In summary, what are the chances that the presence of pure HTML 5 in EPUB ends up with a new fragmentation of the EPUB landscape, after fragmentations imposed by Fixed Layout EPUB (that some reading systems don’t support), Enhanced EPUB (with audiovisual content that some hardware devices don’t support), Interactive EPUB (with javascript that many reading systems refuse to support)? And what could we do to solve this fragmentation problem? This is the question the W3C Publishing Maintenance Working Group is asking the book publishing community.
So?
If this evolution is agreed, as reading system developers, we will be inclined to treat EPUB packages containing pure HTML5 differently than traditional EPUB: HTML resources will only be scrollable (no synthetic pagination using CSS columns, as this would break in many cases), and the reading system will limit how users can customise their experience. They will still certainly be able to modify the font size and spacings, but alignment, themes and other advanced settings may be inactive for pure HTML5. A mix of XHTML and pure HTML in the same EPUB package would be a practical mess: we would limit user setting for the whole publication in this case.

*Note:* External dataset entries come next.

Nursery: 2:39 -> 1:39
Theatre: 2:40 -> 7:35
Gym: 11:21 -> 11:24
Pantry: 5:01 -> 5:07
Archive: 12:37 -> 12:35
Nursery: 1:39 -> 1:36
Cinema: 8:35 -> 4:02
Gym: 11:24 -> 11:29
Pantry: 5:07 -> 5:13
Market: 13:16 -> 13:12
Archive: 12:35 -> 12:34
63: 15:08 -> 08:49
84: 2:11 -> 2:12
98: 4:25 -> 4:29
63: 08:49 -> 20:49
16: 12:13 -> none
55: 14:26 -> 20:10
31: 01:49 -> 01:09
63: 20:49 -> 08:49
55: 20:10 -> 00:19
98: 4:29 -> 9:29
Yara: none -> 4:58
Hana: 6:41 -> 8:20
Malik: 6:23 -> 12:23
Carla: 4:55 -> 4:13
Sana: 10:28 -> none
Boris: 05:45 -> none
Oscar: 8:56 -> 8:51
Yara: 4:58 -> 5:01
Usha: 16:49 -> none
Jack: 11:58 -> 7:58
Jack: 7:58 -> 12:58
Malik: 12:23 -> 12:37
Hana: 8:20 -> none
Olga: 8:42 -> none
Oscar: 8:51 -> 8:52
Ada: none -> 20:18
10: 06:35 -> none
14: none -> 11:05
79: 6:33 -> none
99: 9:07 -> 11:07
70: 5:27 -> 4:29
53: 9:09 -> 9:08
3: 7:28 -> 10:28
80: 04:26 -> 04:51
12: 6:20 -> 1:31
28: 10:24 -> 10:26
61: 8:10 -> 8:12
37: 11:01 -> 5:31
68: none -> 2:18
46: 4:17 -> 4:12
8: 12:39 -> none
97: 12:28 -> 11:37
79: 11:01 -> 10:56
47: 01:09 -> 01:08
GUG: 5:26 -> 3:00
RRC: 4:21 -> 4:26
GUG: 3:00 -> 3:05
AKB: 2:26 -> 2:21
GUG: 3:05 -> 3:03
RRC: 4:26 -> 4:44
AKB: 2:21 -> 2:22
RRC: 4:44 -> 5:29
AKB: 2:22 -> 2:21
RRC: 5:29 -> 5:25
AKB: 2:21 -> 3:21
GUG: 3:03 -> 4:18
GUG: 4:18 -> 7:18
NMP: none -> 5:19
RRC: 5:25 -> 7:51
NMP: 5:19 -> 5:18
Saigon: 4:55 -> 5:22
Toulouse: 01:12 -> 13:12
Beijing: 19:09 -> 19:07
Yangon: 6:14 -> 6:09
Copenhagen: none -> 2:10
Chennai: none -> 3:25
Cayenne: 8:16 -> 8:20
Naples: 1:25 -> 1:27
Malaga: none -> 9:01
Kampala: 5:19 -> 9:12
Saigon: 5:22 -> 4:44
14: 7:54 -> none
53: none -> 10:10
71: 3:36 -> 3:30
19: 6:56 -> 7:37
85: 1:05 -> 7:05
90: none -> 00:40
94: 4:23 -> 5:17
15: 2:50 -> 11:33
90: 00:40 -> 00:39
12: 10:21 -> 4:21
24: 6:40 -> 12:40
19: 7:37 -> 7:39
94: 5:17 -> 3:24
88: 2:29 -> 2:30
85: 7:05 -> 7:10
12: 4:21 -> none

An indicator that the publication is “safe” vis à vis user customizations of the display would be great, but we usually cannot trust publishers’ metadata.
Some experts think that such evolution should be marketed as EPUB 4, certainly not EPUB 3.4. It is true that for distributors and reading systems, this is a breaking change (they MUST evolve) that they do not ask for. Problem: the ebook publishing industry is slow, the rise of EPUB 3 took 10 years, many believe that the name “EPUB 4” will be a repellant for most.
Is there is a lock, there is an alternative solution: create a standard W3C Web Publication format which supports pure HTML5, and let the publishing industry adopt it slowly. Oh, by the way, the Readium Web Publication format already supports pure HTML5, and Readium Web + Thorium Reader Web are almost ready for that.